As it is now, etcdctl and fleetctl to not work properly on the worker nodes since they don't know how to find the master node's etcd. Following instructions in the CoreOS docs I was able to get this to work on the worker nodes with the addition of a few environment variables. Perhaps you can bake this into your (very helpful) tool for everyone?

The documentation for this was found in the 'Easy Development/Testing Cluster' section of this page:
https://coreos.com/docs/cluster-management/setup/cluster-architectures/

Based on that here are the env vars I manually added on each worker node to get things to (so far) work for me:

export ETCDCTL_PEERS="http://172.17.15.101:4001"
export FLEETCTL_ENDPOINT=unix:///var/run/fleet.sock
export FLEETCTL_EXPERIMENTAL_API=true

After this I am able to run any fleetctl or etcdctl commands on the nodes without seeing errors like:

core@k8snode-01 /run/systemd/system $ fleetctl list-machines
2015/03/15 22:50:33 INFO client.go:291: Failed getting response from http://127.0.0.1:4001/: dial tcp 127.0.0.1:4001: connection refused
2015/03/15 22:50:33 ERROR client.go:213: Unable to get result for {Get /_coreos.com/fleet/machines}, retrying in 100ms
2015/03/15 22:50:33 INFO client.go:291: Failed getting response from http://127.0.0.1:4001/: dial tcp 127.0.0.1:4001: connection refused
2015/03/15 22:50:33 ERROR client.go:213: Unable to get result for {Get /_coreos.com/fleet/machines}, retrying in 200ms
...

For a more permanent solution I also followed the directions in that documentation to add the 'write_files' section to automatically add this config to every worker machine. Here is a working gist (see the end of the file for the changes):

https://gist.github.com/grempe/92704b8bdecf19530607

Answer 1 · 2015-03-16T09:56:39.000Z

@grempe sure we can include that etcdctl and fleetctl from workers can connect to control peer.
I have set that in my development and production clusters but which are not k8s based yet :-)
But the changed will not make any harm to have set it for k8s clusters.
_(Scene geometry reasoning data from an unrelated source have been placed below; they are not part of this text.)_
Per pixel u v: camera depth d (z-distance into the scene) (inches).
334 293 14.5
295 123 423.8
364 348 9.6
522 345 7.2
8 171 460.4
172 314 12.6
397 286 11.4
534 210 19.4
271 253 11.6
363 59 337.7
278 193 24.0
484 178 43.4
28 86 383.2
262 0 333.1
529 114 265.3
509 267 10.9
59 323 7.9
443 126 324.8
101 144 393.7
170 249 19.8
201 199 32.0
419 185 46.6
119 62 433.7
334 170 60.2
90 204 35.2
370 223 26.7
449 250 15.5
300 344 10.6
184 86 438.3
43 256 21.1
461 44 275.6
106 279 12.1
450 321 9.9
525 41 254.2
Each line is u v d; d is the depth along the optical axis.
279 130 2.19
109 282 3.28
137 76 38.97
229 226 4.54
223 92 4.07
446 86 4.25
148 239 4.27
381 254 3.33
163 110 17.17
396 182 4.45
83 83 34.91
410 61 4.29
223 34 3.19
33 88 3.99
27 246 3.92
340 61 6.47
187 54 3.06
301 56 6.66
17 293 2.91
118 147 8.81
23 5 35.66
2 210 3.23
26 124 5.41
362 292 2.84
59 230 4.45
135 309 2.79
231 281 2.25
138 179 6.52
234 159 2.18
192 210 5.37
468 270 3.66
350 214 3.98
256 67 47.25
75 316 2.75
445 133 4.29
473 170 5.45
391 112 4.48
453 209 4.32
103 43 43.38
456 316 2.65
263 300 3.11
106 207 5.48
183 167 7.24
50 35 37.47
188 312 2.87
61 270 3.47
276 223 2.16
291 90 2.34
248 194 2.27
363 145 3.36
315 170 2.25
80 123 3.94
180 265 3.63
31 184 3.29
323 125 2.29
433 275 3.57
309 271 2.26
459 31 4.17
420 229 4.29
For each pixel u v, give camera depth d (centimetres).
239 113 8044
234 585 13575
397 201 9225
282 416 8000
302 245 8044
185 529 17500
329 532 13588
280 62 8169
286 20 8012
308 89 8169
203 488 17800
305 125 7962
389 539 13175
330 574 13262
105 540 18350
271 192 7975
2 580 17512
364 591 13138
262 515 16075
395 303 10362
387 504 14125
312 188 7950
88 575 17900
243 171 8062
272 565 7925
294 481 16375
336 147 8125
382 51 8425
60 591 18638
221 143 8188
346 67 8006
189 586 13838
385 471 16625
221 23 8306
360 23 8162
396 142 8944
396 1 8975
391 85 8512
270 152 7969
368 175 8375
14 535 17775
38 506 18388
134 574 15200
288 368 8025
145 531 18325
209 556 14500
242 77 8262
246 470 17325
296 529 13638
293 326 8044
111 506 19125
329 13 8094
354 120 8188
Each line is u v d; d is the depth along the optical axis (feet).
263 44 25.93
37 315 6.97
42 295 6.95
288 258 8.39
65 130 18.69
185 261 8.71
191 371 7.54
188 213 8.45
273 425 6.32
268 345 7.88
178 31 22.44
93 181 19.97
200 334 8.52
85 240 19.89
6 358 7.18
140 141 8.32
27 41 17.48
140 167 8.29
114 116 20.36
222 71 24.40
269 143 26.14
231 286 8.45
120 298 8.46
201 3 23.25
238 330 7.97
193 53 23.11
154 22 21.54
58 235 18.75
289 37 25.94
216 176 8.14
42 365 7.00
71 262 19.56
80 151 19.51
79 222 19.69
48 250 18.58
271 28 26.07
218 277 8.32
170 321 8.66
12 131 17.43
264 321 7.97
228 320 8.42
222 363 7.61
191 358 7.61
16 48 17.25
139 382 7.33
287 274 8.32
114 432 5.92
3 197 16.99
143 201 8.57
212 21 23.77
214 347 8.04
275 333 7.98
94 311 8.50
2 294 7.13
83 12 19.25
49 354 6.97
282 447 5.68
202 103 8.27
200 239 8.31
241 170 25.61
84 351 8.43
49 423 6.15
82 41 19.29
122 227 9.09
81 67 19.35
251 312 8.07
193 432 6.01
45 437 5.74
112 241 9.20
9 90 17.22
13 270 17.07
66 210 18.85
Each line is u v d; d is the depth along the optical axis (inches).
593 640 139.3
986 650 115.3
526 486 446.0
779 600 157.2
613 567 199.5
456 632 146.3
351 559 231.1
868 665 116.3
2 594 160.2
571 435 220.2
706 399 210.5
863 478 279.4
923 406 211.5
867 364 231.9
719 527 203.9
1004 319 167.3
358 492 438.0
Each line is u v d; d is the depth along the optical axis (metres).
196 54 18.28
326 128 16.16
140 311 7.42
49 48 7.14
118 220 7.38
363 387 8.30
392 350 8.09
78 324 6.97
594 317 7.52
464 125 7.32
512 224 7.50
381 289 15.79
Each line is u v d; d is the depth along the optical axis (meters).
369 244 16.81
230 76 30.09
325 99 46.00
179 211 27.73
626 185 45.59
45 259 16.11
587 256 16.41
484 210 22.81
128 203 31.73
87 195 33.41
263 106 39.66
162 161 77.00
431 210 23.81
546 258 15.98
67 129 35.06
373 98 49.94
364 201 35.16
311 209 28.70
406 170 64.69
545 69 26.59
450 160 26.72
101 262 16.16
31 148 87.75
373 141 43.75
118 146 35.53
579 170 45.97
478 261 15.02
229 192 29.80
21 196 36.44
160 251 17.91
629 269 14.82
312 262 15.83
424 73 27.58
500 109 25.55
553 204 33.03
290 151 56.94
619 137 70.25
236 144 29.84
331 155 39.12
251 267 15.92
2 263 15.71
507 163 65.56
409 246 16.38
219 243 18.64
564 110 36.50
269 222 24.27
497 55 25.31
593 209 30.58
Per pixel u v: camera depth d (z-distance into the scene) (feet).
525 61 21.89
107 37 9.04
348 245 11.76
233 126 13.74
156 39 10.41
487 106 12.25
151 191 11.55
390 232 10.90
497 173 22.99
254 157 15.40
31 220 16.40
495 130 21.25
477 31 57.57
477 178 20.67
And yes this one https://coreos.com/docs/cluster-management/setup/cluster-architectures/ must be read before setting up any CoreOS cluster :-) as I see many bad examples setting CoreOS clusters where all cluster peers are part of etcd cluster :)

Answer 2 · 2015-03-16T11:24:33.000Z

PR merged and released

Answer 3 · 2015-03-16T16:06:38.000Z

Agreed, I am relatively new to CoreOS and that document was very helpful. Initially I was thinking that there was an etcd cluster between your three VM's and I was trying to get that to work (and fun with discovery URL's etc). That document helped me understand the no-cluster approach you were taking in this tool (and how to get everything to work as expected). The no-cluster approach makes a lot of sense for a dev env where you don't want to be hunting down discovery URL's every time you re-launch.

Good learning experience for me troubleshooting it.

Cheers.

Answer 4 · 2015-03-16T16:27:32.000Z

I got bitten badly setting up many CoreOS clusters for production and having problems then.
When I moved everything to 3x control/etcd based cluster (GCE g1-small instances) + many workers, there I have grouped servers by required work, everything became so easy to manage and upgrade the cluster.

E.g even for my development I use just one control/etcd node (GCE g1-small) and 5 workers and it works fantastic too.